Haha! No. If you think that you’re thinking about bling, not vibe. Bling is surface level shit — the right schools, the correct companies on the resume, the interview technique — all of these are unreliable, easy to fake and poor predictors of performance.
No vibe is not about how you look and talk but about how you ‘feel’. It is very easy to mistake surface level stuff for vibe and anyone who says to ‘hire for vibe’ leaves themselves open to cancellation for attempting to build a tech-bro monoculture. Because vibe is just whatever you feel, if you choose the wrong vibe you will choose the wrong people. A racist will feel the vibe from his own race and not from any other race. A misogynist will not feel the vibe from women.
But there is one vibe that if you can feel, will help you hire better, more diverse teams that will make work an absolute pleasure. One vibe that transcends boundaries of caste, creed, religion, race, accent, socio-economic status and pretty much every other marker of a human — the programmer vibe.
the programmer vibe.
I have a simple rule when it comes to hiring programmers. I only hire programmers. And if you are a programmer you will have a programmer vibe. It’s that simple. At some level, programming will be a part of your identity and that surrender to the beauty of programming, that love for the manipulation of concepts, that hunger for ‘truth’ in the admittedly constrained space of program construction —all of these are forms of love and the lover can always be recognised by their devotion to the beloved.

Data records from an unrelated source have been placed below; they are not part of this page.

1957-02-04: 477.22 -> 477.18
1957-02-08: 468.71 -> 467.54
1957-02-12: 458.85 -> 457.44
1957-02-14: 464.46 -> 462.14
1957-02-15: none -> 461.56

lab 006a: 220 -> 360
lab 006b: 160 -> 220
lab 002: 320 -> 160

When programming is part of the person’s identity, they will do whatever it takes to preserve it. The idea of being a bad programmer is the same to them as being a bad human being. You know how one is young one paces ones room late at night agonizing over whether one is a good human being? The same thing.
These people are surprisingly pleasant to work with because they’re just so darned good at getting better.

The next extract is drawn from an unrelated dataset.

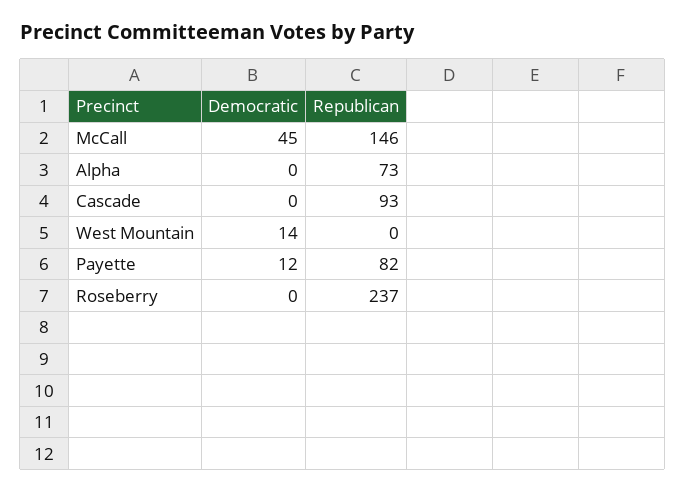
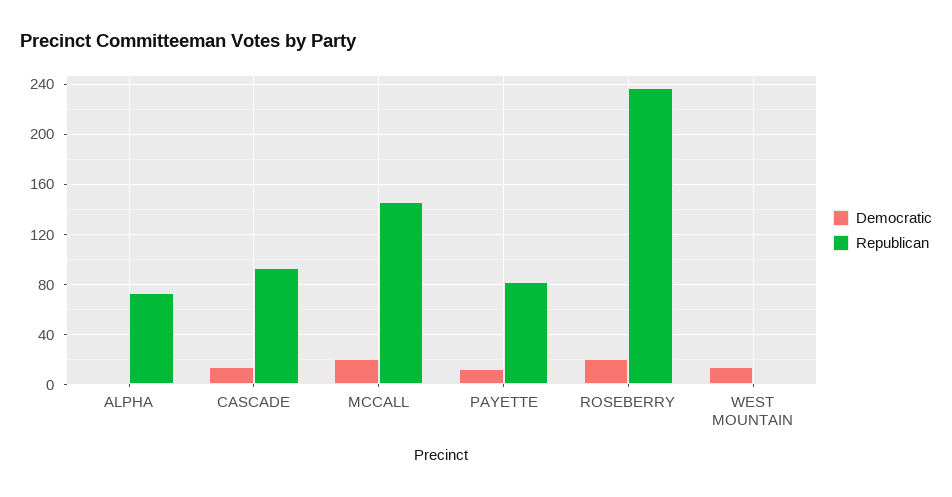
Democratic, McCall: 45 -> 20
Democratic, Cascade: 0 -> 15
Democratic, Roseberry: 0 -> 20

And that’s the other thing — it’s not like we’re only going to hire good or seasoned programmers. No. We’re going to hire programmers who are absolutely obsessed with getting better, no matter where they are in their journey.
recognising the programmer vibe
Pretty much all my advice on this blog is going to be of the same flavour — work on yourself first and get good at programming. Check out this article on career progression for developers to get a sense of how important this is.
Leaders get paid for the quality of their decisions, including the decisions of everyone they lead. Take this responsibility seriously. Work on yourself.
If you’re not in love with programming yourself then you’re not going to be able to reliably recognise this trait in others. I am just going to assume that you have also tasted the sweet nectar of the programming experience to the point where it consumed you wholly and caused you to spend endless days and nights seeking that enlightenment. From the first sense of wonder of what that machine in front of you was, to a sense of awe at the blinking cursor that waited patiently for you, the first sense of power at getting the machine to do your bidding and then a sense of unfolding horror when you realise what you have unleashed from behind that patiently blinking cursor. The horror of chaos and the horror of knowing that you are called to tame this chaos and in order to do it you will have to delve into the secrets of the Universe, to stare into the abyss and remain steadfast.
Something akin to this.
People who have been through this are forever marked by the experience. Hiring is basically looking for people that bear this mark.